____ PASSAGE TO READ

INTRODUCTION

The Book of Habakkuk is the eighth book of the 12 minor prophets of the Hebrew Bible.

It is attributed to the prophet Habakkuk, and was probably composed in the late 7th century BC.

Of the three chapters in the book, the first two are a dialog between Yahweh and the prophet.

The central message, that "the just shall live by his faith" (2:4), plays an important role in Christian thought.

It is used in the Epistle to the Romans 1:17, Epistle to the Galatians 3:11, and the Epistle to the Hebrews 10:38 as the starting point of the concept of faith.

A copy of these chapters is included in the Habakkuk Commentary, found among the Dead Sea Scrolls.

Chapter 3 may be an independent addition, now recognized as a liturgical piece, but was possibly written by the same author as chapters 1 and 2.

The prophet Habakkuk is generally believed to have written his book in the mid-to-late 7th century BC, not long before the Babylonians' siege and capture of Jerusalem in 586 BC.

Habakkuk identifies himself as a prophet in the opening verse.

Due to the liturgical nature of the book of Habakkuk, there have been some scholars who think that the author may have been a temple prophet.

Temple prophets are described in 1 Chronicles 25:1 as using lyres, harps and cymbals.

Some feel that this is echoed in Habakkuk 3:19b, and that Habakkuk may have been a Levite and singer in the Temple.

There is no biographical information on the prophet Habakkuk; in fact less is known about him than any other writer of the Bible.

________
____ SUPPLIED INFORMATION

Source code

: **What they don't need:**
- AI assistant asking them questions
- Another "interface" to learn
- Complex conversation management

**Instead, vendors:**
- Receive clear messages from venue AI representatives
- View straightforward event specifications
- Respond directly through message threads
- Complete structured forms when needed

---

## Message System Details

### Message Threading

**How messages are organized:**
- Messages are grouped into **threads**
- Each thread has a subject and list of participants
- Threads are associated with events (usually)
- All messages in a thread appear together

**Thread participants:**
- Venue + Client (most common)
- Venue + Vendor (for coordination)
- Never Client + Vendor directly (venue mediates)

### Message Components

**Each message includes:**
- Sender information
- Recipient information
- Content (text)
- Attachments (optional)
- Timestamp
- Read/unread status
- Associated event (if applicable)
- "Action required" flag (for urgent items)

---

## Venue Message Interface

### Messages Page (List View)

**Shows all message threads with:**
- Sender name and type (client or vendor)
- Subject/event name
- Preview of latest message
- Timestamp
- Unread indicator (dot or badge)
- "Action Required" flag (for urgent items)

________

- **WHAT TO WORK ON**:
Carry on the introduction to the Book of Habakkuk, starting after its last sentence. The data come from a separate source unrelated to the introduction above.

- **RESPONSE**:
The only canonical information that exists comes from the book that is named for him.

His name comes either from the Hebrew word חבק (khavak) meaning "embrace" or else from an Akkadian word hambakuku for a kind of plant.

Although his name does not appear in any other part of the Jewish Bible, Rabbinic tradition holds Habakkuk to be the Shunammite woman's son, who was restored to life by Elisha in 2 Kings 4:16.

The prophet Habakkuk is also mentioned in the narrative of Bel and the Dragon, part of the deuterocanonical additions to Daniel in a late section of that book.

In the superscription of the Old Greek version, Habakkuk is called the son of Joshua of the tribe of Levi.

In this book Habakkuk is lifted by an angel to Babylon to provide Daniel with some food while he is in the lion's den.

 

HISTORICAL CONTEXT

The Chaldean Empire around 600 BC.

It is unknown when Habakkuk lived and preached, but the reference to the rise and advance of the Chaldeans in 1:6–11 places him in the middle to last quarter of the 7th century BC.

One possible period might be during the reign of Jehoiakim, from 609–598 BC.

The reasoning for this date is that it is during his reign that the Neo-Babylonian Empire of the Chaldeans was growing in power.

The Babylonians marched against Jerusalem in 598 BC. Jehoiakim died while the Babylonians were marching towards Jerusalem and Jehoiakim's eighteen-year-old son Jehoiachin assumed the throne.

Upon the Babylonians' arrival, Jehoiachin and his advisors surrendered Jerusalem after a short time.

With the transition of rulers and the young age and inexperience of Jehoiachin, they were not able to stand against Chaldean forces.

There is a sense of an intimate knowledge of the Babylonian brutality in 1:12–17.

 

OVERVIEW

The book of Habakkuk is a book of the Tanakh (the Old Testament) and stands eighth in a section known as the 12 Minor Prophets in the Masoretic and Greek texts.

In the Masoretic listing, it follows Nahum and precedes Zephaniah, who are considered to be his contemporaries.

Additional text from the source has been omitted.